Supplied information ::
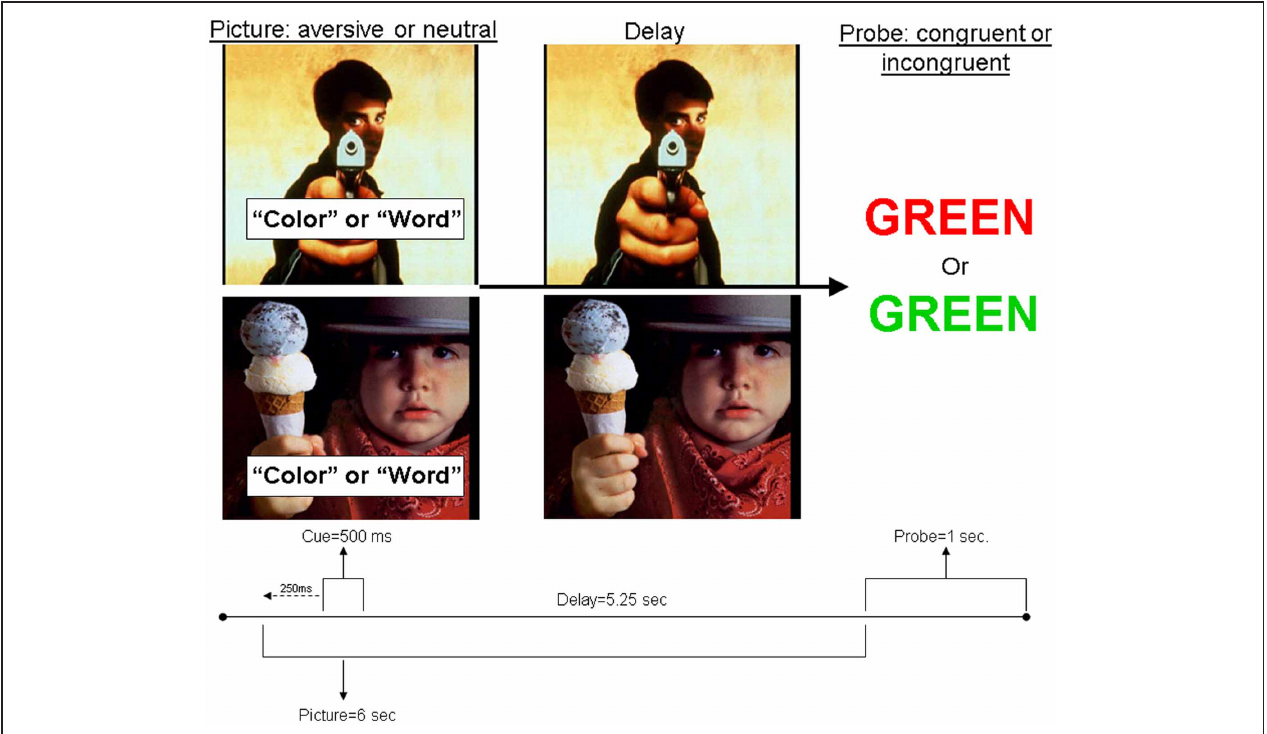
FIGURE 1 | Schematic of task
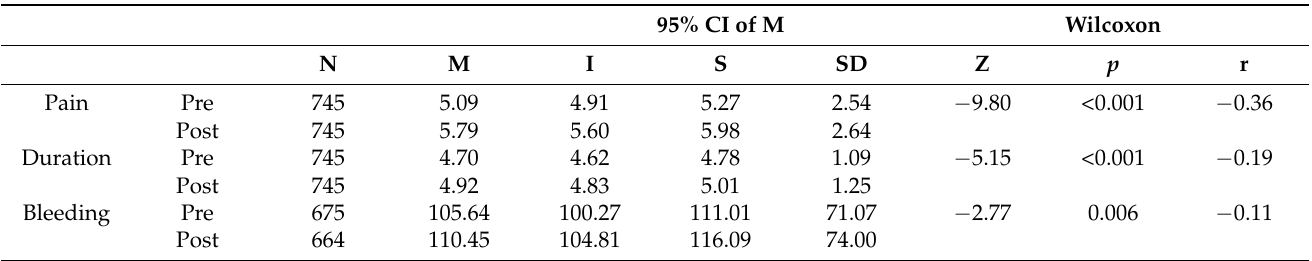
Table 3. Number (N), Mean (M), Inferior (I) and Superior (S) Confidence Interval of the Mean (95%), Standard Deviation (SD) of pain, duration and bleeding and contrast by moment (pre vs. post).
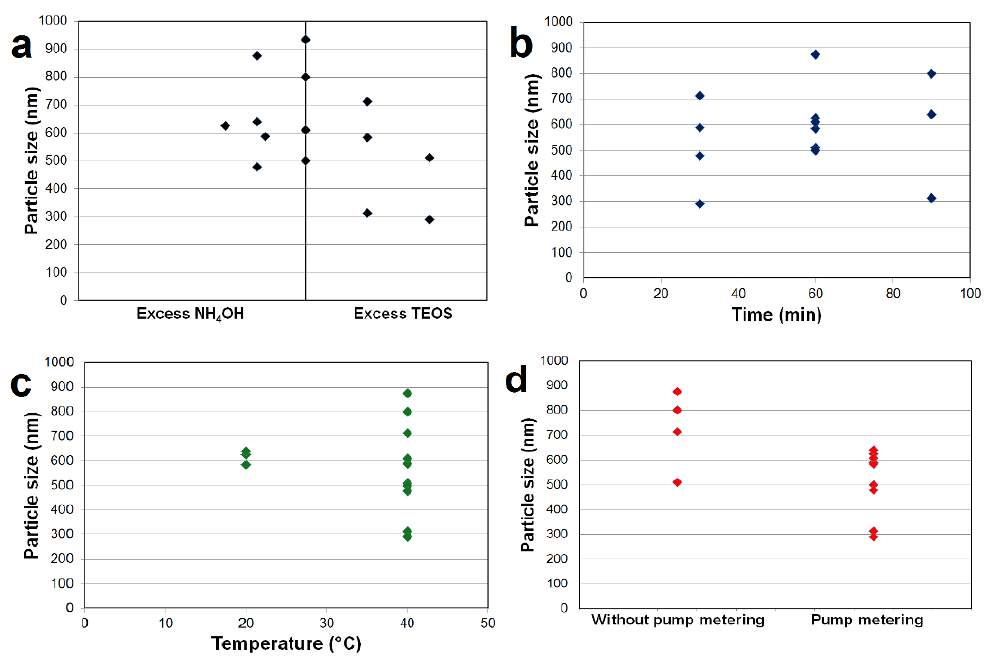
Figure 1. Results of statistical analysis. Particle size distribution versus the following initial variables: (a) excess of one of the reagents, (b) time, (c) temperature, and (d) mode of TEOS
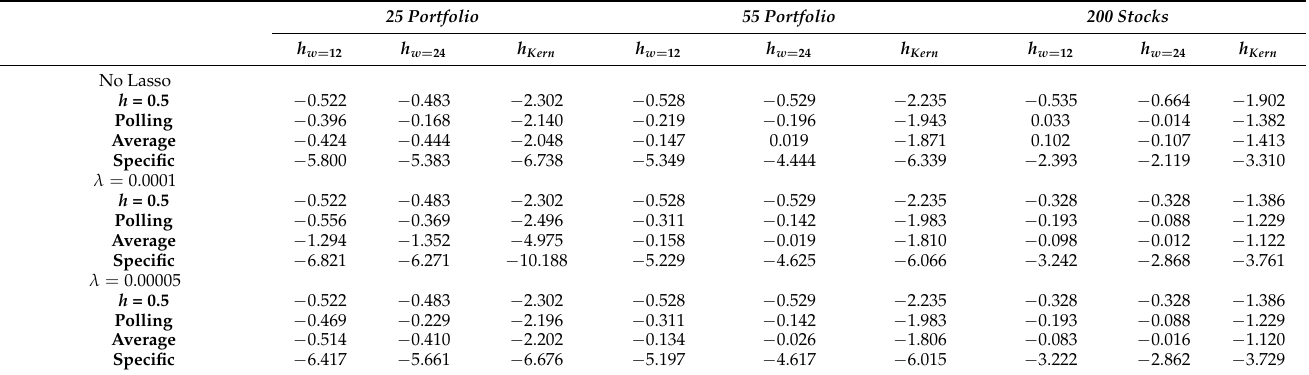
Table A3. Percentage reduction in RMSEs for different penalization parameters in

To do :: Every line with the word "Table" in it should be copied from the listing above.

Solution to the exercise ::
Table 3. Number (N), Mean (M), Inferior (I) and Superior (S) Confidence Interval of the Mean (95%), Standard Deviation (SD) of pain, duration and bleeding and contrast by moment (pre vs. post).
Table A3. Percentage reduction in RMSEs for different penalization parameters in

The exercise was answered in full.